## DATA FOR PROCESSING
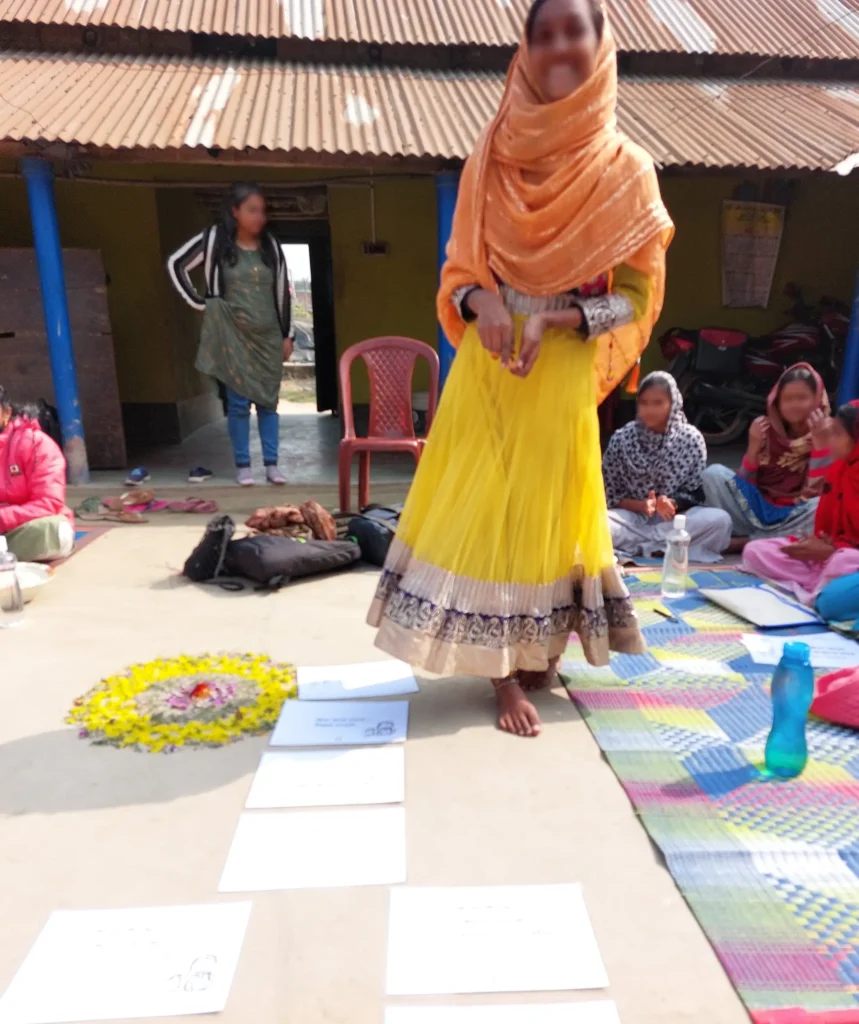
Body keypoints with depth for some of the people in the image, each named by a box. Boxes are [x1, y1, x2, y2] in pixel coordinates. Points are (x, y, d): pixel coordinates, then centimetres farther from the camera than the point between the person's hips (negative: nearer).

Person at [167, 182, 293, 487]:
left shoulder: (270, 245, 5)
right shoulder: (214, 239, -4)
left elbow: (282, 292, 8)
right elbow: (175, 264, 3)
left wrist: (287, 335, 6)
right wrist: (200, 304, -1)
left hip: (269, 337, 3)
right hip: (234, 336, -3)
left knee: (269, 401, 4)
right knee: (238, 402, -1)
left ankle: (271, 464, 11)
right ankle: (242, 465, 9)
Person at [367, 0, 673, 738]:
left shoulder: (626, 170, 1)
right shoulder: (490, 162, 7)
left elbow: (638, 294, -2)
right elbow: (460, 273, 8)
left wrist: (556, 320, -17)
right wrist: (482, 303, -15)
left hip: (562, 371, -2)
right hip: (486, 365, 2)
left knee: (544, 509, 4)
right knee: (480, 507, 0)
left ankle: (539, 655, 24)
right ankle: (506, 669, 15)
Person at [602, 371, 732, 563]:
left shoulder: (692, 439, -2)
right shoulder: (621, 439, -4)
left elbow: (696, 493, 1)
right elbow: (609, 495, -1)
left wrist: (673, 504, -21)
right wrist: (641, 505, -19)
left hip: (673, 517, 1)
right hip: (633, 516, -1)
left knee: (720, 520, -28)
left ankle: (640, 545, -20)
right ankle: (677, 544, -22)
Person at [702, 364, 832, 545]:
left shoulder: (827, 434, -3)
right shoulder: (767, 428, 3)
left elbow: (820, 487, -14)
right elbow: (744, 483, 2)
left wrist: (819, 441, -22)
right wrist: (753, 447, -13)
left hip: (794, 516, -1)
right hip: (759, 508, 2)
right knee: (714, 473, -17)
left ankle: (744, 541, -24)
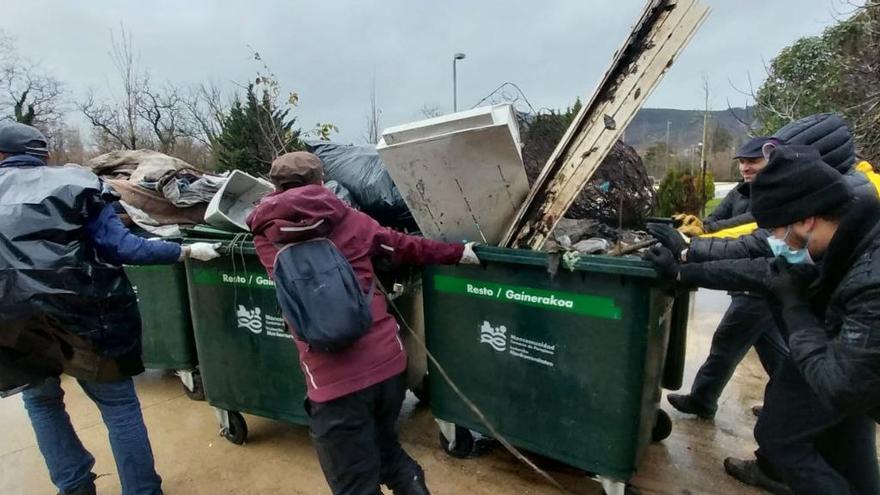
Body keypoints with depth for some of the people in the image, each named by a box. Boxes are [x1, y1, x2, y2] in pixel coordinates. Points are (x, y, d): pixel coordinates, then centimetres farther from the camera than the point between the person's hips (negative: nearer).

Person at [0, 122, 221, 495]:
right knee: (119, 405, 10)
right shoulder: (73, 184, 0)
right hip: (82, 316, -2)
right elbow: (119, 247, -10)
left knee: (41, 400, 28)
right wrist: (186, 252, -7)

==

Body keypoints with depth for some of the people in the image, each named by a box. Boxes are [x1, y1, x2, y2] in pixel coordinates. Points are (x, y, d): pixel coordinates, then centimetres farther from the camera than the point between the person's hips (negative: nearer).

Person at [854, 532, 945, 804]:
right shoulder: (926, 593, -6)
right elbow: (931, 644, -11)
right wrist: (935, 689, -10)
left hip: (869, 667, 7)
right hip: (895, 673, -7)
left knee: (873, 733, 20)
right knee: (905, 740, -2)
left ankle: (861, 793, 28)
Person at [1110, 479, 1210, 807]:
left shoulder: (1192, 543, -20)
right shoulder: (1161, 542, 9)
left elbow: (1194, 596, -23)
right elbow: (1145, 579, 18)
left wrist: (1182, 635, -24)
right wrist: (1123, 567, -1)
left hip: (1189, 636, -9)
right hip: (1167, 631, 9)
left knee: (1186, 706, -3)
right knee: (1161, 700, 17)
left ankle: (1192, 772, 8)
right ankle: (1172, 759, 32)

---

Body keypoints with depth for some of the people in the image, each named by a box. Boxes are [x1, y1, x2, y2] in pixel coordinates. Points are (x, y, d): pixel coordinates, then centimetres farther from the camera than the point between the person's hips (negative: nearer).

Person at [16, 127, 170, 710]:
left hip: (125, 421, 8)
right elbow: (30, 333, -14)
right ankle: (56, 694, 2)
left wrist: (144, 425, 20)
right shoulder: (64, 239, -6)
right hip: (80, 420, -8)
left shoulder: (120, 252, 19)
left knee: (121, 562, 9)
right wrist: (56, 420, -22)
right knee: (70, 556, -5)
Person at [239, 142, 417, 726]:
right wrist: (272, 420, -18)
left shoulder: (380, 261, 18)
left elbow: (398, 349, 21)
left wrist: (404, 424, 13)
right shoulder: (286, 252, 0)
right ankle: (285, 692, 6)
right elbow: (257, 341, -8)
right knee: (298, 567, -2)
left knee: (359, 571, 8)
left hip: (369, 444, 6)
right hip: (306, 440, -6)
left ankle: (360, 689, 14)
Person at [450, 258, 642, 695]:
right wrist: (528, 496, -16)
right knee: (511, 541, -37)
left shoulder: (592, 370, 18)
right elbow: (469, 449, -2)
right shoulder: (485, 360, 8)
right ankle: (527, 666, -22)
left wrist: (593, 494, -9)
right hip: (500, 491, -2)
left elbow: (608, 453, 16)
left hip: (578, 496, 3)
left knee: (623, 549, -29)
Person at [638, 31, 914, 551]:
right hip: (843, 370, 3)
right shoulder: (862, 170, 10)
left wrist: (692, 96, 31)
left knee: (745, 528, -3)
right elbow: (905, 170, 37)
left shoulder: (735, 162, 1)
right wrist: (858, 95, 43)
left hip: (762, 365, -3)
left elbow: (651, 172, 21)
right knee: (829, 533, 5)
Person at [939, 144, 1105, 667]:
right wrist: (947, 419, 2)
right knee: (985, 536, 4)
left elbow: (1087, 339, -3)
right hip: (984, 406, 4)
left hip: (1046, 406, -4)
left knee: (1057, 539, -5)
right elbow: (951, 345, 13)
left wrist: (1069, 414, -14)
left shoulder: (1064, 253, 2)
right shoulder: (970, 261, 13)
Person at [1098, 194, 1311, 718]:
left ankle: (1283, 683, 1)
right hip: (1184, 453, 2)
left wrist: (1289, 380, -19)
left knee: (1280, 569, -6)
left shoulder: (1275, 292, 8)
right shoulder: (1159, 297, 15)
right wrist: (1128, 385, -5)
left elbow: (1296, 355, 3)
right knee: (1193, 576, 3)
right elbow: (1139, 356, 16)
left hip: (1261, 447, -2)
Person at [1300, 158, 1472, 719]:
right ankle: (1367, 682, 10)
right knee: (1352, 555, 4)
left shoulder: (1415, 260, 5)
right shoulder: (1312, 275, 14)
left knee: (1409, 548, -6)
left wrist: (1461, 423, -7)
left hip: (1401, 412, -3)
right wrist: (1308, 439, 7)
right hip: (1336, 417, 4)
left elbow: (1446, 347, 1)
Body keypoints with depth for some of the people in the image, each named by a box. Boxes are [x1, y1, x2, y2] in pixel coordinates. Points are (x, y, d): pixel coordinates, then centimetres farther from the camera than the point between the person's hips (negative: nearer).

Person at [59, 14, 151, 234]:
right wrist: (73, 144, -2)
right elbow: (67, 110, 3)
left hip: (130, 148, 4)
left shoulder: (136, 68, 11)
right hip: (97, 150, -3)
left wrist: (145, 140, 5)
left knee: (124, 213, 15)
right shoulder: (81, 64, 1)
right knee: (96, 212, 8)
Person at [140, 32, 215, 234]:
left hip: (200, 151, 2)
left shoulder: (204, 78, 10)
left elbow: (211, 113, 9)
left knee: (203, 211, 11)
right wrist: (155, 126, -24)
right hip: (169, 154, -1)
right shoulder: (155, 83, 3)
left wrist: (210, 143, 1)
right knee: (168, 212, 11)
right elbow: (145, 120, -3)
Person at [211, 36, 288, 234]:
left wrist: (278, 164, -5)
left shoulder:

## PROBLEM TO SOLVE
Rewrite the material between the lines holding "right hip: (895, 673, -7)" and "right ankle: (1172, 759, 32)", inclusive, with "wrist" replaced by "hand" and everything else left unchanged.

## SOLUTION TO THE PROBLEM
right hip: (895, 673, -7)
left knee: (873, 733, 20)
right knee: (905, 740, -2)
left ankle: (861, 793, 28)
Person at [1110, 479, 1210, 807]:
left shoulder: (1192, 543, -20)
right shoulder: (1161, 542, 9)
left elbow: (1194, 596, -23)
right elbow: (1145, 579, 18)
left hand: (1182, 635, -24)
right hand: (1123, 567, -1)
left hip: (1189, 636, -9)
right hip: (1167, 631, 9)
left knee: (1186, 706, -3)
right knee: (1161, 700, 17)
left ankle: (1192, 772, 8)
right ankle: (1172, 759, 32)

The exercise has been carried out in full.